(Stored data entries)
»»

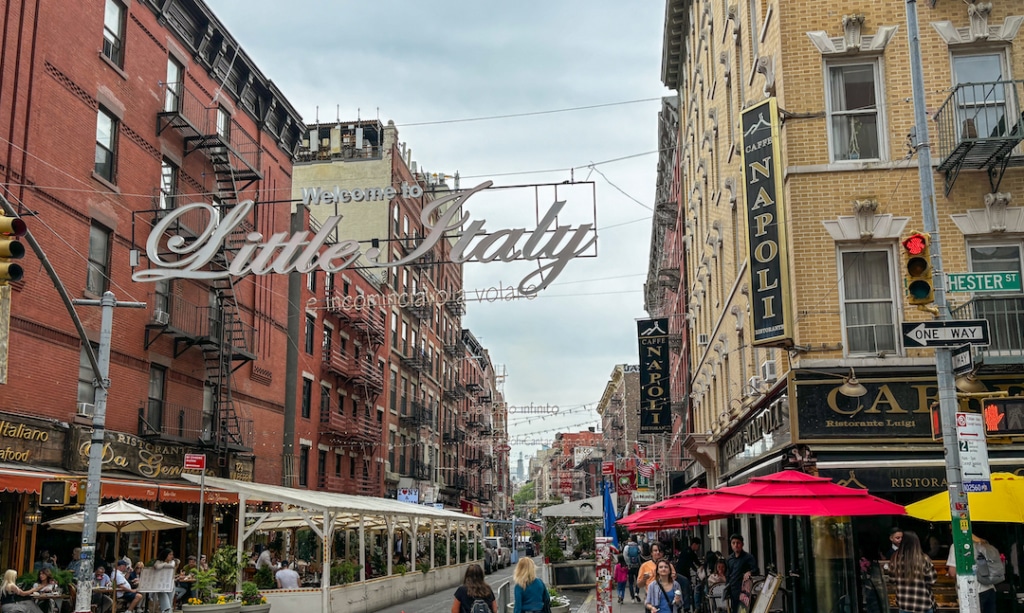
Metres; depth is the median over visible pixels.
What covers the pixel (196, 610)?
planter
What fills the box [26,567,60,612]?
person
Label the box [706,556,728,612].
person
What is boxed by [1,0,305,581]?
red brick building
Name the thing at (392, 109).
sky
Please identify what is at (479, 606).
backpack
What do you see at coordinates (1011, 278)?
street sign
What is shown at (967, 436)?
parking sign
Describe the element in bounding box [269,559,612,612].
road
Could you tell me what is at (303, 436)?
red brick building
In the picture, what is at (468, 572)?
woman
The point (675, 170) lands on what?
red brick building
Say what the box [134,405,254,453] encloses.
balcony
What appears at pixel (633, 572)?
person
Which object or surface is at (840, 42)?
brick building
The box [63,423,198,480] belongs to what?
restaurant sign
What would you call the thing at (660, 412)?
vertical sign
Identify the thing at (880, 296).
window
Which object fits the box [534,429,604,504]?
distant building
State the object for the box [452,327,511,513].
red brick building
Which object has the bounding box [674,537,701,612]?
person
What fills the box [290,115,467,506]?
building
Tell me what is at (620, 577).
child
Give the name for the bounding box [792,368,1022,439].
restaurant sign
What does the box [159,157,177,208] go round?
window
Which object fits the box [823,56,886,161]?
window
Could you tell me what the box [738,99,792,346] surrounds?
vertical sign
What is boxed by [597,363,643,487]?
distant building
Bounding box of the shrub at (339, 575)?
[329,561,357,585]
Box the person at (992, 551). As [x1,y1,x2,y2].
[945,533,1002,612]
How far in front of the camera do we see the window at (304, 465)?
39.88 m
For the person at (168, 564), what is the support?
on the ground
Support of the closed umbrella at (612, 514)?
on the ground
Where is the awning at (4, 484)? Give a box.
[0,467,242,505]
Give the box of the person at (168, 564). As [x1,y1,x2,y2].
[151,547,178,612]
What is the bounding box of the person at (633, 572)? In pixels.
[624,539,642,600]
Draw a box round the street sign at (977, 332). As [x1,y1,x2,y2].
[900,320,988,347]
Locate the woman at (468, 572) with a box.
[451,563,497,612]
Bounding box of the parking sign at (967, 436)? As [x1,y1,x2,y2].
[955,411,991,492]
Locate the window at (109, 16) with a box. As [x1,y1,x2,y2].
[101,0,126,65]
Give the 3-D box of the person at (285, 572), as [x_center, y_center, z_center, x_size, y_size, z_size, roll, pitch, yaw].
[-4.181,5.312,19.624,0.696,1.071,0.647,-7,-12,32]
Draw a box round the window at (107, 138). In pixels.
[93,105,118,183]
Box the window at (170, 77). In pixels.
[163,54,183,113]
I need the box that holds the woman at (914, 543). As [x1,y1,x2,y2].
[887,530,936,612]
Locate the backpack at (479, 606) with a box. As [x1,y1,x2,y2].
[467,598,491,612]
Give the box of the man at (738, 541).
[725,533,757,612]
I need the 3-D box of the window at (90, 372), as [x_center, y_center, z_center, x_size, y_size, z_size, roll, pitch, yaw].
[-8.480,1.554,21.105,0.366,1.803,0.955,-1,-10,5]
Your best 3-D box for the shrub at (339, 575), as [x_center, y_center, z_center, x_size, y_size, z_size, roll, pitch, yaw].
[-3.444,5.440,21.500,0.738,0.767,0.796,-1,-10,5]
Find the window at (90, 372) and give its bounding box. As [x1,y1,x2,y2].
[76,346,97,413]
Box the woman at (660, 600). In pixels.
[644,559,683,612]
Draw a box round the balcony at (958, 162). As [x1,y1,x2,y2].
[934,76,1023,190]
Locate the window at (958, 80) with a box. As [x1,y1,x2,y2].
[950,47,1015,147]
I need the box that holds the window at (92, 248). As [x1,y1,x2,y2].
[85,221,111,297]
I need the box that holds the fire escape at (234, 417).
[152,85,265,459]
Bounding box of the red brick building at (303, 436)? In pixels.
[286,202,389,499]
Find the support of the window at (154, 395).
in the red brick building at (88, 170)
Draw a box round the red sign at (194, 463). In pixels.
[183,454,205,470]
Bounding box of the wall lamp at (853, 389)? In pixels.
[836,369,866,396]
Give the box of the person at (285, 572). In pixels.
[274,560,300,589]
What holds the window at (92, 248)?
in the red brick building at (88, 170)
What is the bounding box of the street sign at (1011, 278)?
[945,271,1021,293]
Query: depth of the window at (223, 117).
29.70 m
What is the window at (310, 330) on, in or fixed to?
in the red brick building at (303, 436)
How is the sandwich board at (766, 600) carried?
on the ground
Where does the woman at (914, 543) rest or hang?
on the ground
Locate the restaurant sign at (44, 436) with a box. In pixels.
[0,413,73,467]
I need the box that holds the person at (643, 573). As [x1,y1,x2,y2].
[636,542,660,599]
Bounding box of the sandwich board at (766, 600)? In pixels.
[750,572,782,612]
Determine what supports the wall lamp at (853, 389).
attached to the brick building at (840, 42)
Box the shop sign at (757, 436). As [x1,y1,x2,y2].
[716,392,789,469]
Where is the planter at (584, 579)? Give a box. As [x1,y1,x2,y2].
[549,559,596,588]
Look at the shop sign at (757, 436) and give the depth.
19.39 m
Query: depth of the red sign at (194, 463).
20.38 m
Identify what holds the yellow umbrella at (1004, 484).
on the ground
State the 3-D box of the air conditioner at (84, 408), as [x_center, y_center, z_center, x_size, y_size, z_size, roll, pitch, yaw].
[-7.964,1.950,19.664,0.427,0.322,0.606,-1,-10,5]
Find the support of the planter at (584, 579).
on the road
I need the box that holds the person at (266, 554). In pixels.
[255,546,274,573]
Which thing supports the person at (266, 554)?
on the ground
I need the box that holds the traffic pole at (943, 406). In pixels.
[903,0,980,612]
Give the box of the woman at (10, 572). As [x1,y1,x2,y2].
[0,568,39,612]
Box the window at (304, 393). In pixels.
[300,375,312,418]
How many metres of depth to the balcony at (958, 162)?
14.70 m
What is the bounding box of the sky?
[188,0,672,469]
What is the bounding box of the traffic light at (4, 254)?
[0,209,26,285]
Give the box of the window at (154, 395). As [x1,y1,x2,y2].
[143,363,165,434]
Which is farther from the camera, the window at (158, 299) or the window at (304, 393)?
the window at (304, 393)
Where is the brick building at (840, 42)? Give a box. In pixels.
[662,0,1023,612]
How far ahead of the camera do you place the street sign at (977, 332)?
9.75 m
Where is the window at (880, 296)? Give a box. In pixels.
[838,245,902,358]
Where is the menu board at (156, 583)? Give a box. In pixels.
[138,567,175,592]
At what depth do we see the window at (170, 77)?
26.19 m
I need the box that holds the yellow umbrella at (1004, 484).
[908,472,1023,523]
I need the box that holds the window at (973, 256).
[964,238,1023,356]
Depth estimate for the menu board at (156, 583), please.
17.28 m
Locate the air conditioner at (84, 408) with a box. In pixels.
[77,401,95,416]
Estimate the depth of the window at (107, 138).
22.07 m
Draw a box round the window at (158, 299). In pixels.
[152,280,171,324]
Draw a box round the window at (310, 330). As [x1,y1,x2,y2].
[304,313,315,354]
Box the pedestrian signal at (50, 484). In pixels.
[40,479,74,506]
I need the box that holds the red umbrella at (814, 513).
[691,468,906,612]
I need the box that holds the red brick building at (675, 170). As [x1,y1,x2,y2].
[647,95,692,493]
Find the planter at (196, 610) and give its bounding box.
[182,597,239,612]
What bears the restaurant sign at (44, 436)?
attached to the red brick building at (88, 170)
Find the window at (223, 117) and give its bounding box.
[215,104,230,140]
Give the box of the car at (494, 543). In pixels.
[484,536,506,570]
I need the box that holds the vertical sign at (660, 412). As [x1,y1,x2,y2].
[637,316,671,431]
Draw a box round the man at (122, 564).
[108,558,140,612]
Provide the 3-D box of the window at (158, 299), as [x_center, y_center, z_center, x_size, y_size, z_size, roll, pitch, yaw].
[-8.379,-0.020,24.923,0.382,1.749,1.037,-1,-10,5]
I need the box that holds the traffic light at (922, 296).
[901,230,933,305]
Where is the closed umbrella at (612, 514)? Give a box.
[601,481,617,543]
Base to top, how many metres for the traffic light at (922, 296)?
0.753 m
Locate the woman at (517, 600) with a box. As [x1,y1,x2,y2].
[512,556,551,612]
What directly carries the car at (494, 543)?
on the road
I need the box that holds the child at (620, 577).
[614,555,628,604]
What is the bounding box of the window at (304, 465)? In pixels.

««

Produce an exact copy of the lines from the one containing "What bears the restaurant sign at (44, 436)?" through the final line of the data, both ends included, and only those.

What bears the restaurant sign at (44, 436)?
attached to the red brick building at (88, 170)
Find the window at (223, 117) and give its bounding box.
[215,104,230,140]
Give the box of the car at (494, 543). In pixels.
[484,536,506,570]
I need the box that holds the vertical sign at (660, 412). As [x1,y1,x2,y2].
[637,316,671,431]
Draw a box round the man at (122, 564).
[108,558,140,612]
Provide the 3-D box of the window at (158, 299), as [x_center, y_center, z_center, x_size, y_size, z_size, roll, pitch, yaw].
[-8.379,-0.020,24.923,0.382,1.749,1.037,-1,-10,5]
I need the box that holds the traffic light at (922, 296).
[901,230,933,305]
Where is the closed umbrella at (612, 514)? Give a box.
[601,481,617,543]
Base to top, how many metres for the traffic light at (922, 296)?
0.753 m
Locate the woman at (517, 600) with a box. As [x1,y1,x2,y2].
[512,556,551,612]
What directly carries the car at (494, 543)?
on the road
I need the box that holds the child at (620, 577).
[614,555,628,604]
What is the bounding box of the window at (304, 465)? In pixels.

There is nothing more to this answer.